There are those days when one wakes up, after sleeping in, feeling refreshed and revitalized. To feel well-rested and ready to embrace the new day for all the challenges and opportunities it would present. Waking up on the right side of the bed: a colloquial term she often heard her family say when she was younger.
This was not one of those days for Dr. Landra. Instead, she woke up in pain from a crick in her neck after sleeping on a military cot that was far less comfortable than her personal, well broken-in military cot. Or maybe it was just a matter of not sleeping where one works. Whatever the case, she felt the very strong temptation to find a warm blanket and return to her personal, well broken-in military cot and continue her dream of--
Ah, yes! Her Patient of Interest! How could she forget? Landra steadied herself after standing up too fast. In her excitement, she pushed through the disorientation and the ache in her muscles. It was too late to catch breakfast in the mess hall, but she didn't mind. She was too eager to start working with the patient again to have an appetite.
She slipped into the infirmary to to see her staff members taking care of a few of the ship's crew. Two of the three were here for menstrual cramps and to get more supplies. The third was a private known for his bad attitude. It seemed that he finally crossed a line and a superior officer decided to put him in his place. He would likely be relegated to some menial grunt work for a few weeks until his superiors decided he had learned his lesson. Landra couldn't say that she felt bad for him. The private had directed that bad attitude of his at her more than once since he was assigned to the Sagitta. It was mostly because she refused to abandon the strict policy and accompany him to a film that was being shown in the mess hall. Not that he would have had a chance, even if the Sagitta and Admiral Evett didn't enforce strict policies regarding fraternization.

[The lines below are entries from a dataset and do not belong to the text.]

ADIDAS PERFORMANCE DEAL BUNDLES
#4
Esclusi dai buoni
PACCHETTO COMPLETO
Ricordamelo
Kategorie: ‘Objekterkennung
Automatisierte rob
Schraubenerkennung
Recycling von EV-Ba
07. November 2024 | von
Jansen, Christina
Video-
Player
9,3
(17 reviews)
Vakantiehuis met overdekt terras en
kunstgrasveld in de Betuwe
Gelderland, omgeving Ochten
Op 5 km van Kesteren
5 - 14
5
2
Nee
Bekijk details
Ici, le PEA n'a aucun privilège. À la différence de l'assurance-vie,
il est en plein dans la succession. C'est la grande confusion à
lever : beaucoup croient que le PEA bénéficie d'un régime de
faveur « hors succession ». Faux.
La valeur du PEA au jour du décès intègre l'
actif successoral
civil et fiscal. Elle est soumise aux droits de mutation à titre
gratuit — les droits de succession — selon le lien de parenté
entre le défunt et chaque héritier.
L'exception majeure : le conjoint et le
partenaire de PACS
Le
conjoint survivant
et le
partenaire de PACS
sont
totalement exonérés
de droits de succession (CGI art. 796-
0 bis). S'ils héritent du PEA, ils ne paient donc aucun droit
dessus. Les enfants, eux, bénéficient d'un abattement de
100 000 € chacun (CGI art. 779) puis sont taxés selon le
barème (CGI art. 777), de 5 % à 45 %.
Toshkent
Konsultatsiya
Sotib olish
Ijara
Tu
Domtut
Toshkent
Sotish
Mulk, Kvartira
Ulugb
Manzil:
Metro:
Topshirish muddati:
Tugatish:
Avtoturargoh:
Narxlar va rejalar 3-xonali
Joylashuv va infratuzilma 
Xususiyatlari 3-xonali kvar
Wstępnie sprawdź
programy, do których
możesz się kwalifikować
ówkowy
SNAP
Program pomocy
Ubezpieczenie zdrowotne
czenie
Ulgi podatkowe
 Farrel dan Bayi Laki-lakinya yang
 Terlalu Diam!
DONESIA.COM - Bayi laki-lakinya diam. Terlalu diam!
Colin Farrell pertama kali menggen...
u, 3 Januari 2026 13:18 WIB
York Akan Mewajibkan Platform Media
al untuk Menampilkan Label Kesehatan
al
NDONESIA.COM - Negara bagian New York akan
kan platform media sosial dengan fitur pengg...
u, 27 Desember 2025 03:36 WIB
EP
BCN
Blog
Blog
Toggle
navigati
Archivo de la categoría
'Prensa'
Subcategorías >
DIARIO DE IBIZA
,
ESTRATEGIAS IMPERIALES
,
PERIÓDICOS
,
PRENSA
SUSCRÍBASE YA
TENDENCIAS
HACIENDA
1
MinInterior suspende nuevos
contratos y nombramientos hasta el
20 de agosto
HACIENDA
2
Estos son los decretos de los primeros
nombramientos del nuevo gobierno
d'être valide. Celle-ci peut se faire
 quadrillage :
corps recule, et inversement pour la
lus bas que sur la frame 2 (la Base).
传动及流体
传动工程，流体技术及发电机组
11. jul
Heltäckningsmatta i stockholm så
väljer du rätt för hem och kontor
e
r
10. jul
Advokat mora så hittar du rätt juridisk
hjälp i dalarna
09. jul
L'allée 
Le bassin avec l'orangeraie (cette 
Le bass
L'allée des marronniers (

Apparently, the man held a grudge.
At any rate, Landra paid them no mind. She made her way to her star-famed patient of interest and began checking his vitals. The man, roused by her buzzing about, opened his eyes and followed her movement. When she finished scribbling notes on his chart, she smiled at him.
"Do you feel up to sitting up today?" Again, the man made no response. He only stared at her. She elevated his bed a few degrees, so that he was half sitting up and fussed with his IV for a few moments to make sure the drip was still going. She wasn't sure whether or not he'd be able to eat or drink anything of substance for a while yet, and so she kept a bag of fluids dripping into the tube in his vein to make sure he didn't become malnourished or dehydrated.